Ce n’est pas sur la prière en général que que cette prédication portera, mais sur un type de prières en particulier : la prière de demande, aussi appelée la prière d’intercession. En effet, c'est un sujet qui revient souvent dans diverses activités communautaires et dans mes entretiens pastoraux. C'est un sujet, en fait, généralement posé sous forme de questions :

  • Pourquoi prier puisque Dieu sait déjà tout ?
  • Pourquoi lui demander quelque chose puisqu’il sait déjà ce qu’il va nous donner (ou non) ?

Qui, effectivement, ne s’est jamais posé de telles questions autour de l’utilité de la prière ? Nous avons là des questions ô combien fondamentales, n’est-ce pas ? Alors, pour nous aider dans notre méditation, j’aimerais vous inviter à lire un texte, bien connu, mais loin d’être facile. Il se trouve en Matthieu 6.7-8 :

En priant, ne multipliez pas les paroles, comme les non-juifs, qui s’imaginent qu’à force de paroles ils seront exaucés. Ne faites pas comme eux, car votre Père sait de quoi vous avez besoin avant que vous le lui demandiez.

Les questions que nous posent la prière de demandes

Comme je le disais dans mon introduction, nous pouvons avoir beaucoup de questions sur la prière de demande ou d’intercession. Des questions souvent liées à l’utilité d’une telle prière :

  • Prier, est-ce que ça sert vraiment à quelque chose ?
  • Dieu se soucie-t-il vraiment de mes besoins ?
  • Pourquoi prier puisque Dieu a un plan pour ma vie ?
  • Et, pour reprendre les termes de notre texte : Pourquoi lui demander quoi que ce soit puisqu’il sait déjà de quoi j’ai besoin ?

Bien évidemment, nous touchons là à des questions qui sont à la fois fondamentales et suprêmement mystérieuses. Nous touchons là aussi à des questions qui nous touchent personnellement parce que nous avons tous déjà prié, peut-être intensément, pour certains sujets, et nous n’avons pas été exaucés alors que notre désir était apparemment bon.
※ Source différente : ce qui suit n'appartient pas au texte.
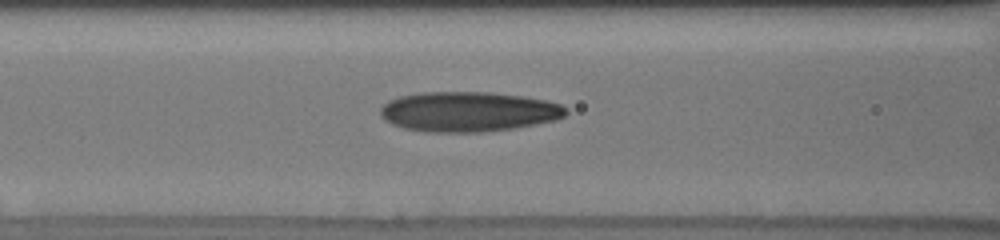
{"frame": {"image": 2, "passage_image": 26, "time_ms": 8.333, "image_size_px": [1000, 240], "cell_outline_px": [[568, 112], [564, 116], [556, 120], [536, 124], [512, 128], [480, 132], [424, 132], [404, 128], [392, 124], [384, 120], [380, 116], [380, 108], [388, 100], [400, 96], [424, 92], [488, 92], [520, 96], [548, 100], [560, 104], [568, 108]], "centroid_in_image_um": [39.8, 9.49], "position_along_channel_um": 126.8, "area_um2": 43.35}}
Nous avons prié pour la guérison d’un proche, mais il n’a pas été guéri. Nous avons prié pour la réussite lors d’un examen, mais nous ne l’avons pas eu. Nous avons prié pour trouver une épouse, ou pour avoir un enfant, mais ils ne viennent pas. Nous avons prié pour le salut de notre collègue ou voisin, mais à ce jour, ils sont loin du Seigneur et ne semblent pas vouloir s’en approcher…

Alors, face à ce qui ressemble fort à des « non » de la part de Dieu, face à tous ces « refus », nous pouvons facilement être découragés. Et nous pouvons facilement remettre en question l’intérêt même de prier : « De toute façon ça ne sert à rien. Dieu n’en fait qu’à sa tête » pourrions-nous nous dire. Et, si en plus un texte comme celui de Matthieu nous dit que « Dieu sait déjà ce dont nous avons besoin », alors oui, à quoi bon lui faire des demandes…
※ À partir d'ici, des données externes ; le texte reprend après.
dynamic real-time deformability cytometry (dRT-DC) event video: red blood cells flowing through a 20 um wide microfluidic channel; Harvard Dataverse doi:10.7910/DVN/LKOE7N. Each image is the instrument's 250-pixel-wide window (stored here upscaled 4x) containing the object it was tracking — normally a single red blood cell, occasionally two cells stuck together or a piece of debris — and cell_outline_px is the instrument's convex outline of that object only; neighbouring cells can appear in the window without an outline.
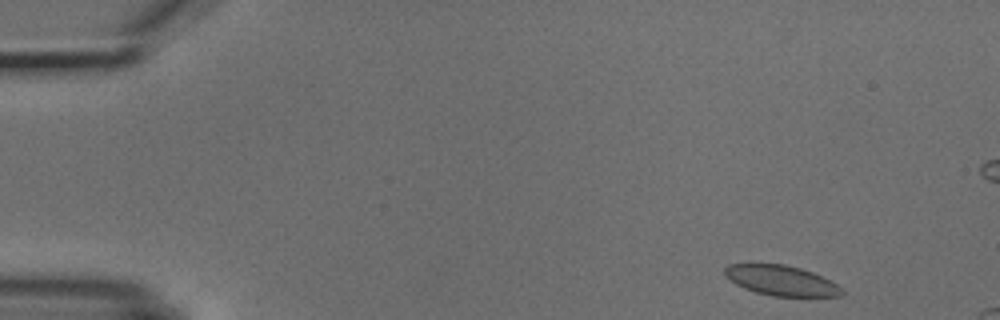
{"species": "common noctule bat (a hibernating species)", "species_latin": "Nyctalus noctula", "temperature_condition": "cold", "stored_images_in_passage": 5, "camera_frame_rate_fps": 3000, "um_per_image_px": 0.085, "animal": {"sex": "male", "body_mass_g": 18.8}, "frame": {"image": 1, "passage_image": 1, "time_ms": 0.0, "image_size_px": [1000, 320], "cell_outline_px": [[844, 292], [840, 296], [772, 296], [756, 292], [744, 288], [736, 284], [724, 276], [724, 268], [728, 264], [752, 260], [784, 264], [800, 268], [812, 272], [844, 288]], "centroid_in_image_um": [66.3, 23.78], "position_along_channel_um": 18.7, "area_um2": 21.27}}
Ce que Jésus critique en Matthieu 6.7-8

Avant de tenter de répondre à ces questions, j’aimerais quand même expliquer ce que Jésus dit et ne dit pas en Matthieu 6.7-8. En fait, dans ce texte, ce n’est bien évidemment pas la prière en général que Jésus critique, mais le rabâchage : « En priant, ne multipliez pas les paroles, comme les non-juifs, qui s’imaginent qu’à force de paroles ils seront exaucés. » Ce que Jésus critique donc, c’est une attitude dans la prière qui pense qu’avec certaines techniques, en « parlant parlant parlant », on pourrait provoquer, voire contraindre, l’exaucement de Dieu à nos prières. Mais non : c’est Dieu exauce les prières selon ce qu’il sait être bon pour ses enfants, pas selon la bonne utilisation de techniques ou d’un manuel de prière.
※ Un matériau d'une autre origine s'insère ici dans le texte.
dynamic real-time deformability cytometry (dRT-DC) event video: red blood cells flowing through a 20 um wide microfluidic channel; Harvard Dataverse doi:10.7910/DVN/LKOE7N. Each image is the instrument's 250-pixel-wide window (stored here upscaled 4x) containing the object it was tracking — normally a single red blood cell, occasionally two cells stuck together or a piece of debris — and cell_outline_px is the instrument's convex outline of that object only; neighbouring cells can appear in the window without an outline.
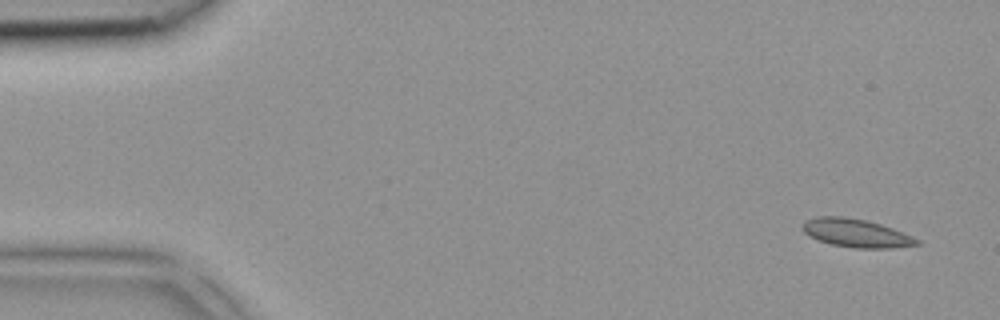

Ainsi, dit Jésus, l’assurance qui doit animer notre prière, c’est que « Dieu sait de quoi vous avez besoin ». Oui, c’est une assurance, et cette assurance doit nourrir notre vie de prière et la rendre toujours plus authentique. Le Dieu à qui je m’adresse, le Dieu à qui je demande des choses, le Dieu auprès de qui j’intercède, ce Dieu me connaît et il sait ce qui est bon pour moi, pour mes proches, pour le monde. Le Dieu auquel nous parlons sait de quoi nous avons besoin. Jésus n’est donc pas du tout en train de dire que, de toute façon, la prière est inutile. Non, mais il appelle ses disciples à prier Dieu en étant animés d’une certaine attitude, d’une certaine vision de Dieu, d’une certaine assurance à son égard. Dieu est bon. Dieu est amour. Dieu sait. Il est votre Dieu, votre Père, et il vous veut du bien.

Et ce Dieu qui sait de quoi nous avons besoin veut néanmoins que nous le priions, que nous lui fassions part de nos besoins. Grégoire de Nazianze disait cette phrase, très belle : « Dieu a soif que l’on ait soif de lui », et je crois que c’est tout à fait vrai. Parce que Dieu n’est pas une machine. Non, Dieu est un Dieu de relations. Un Dieu qui s’est révélé à nous, qui s’est fait connaître. Qui est venu nous chercher et qui désire donc que nous restions en relation avec lui, comme un Père désire la relation avec ses enfants.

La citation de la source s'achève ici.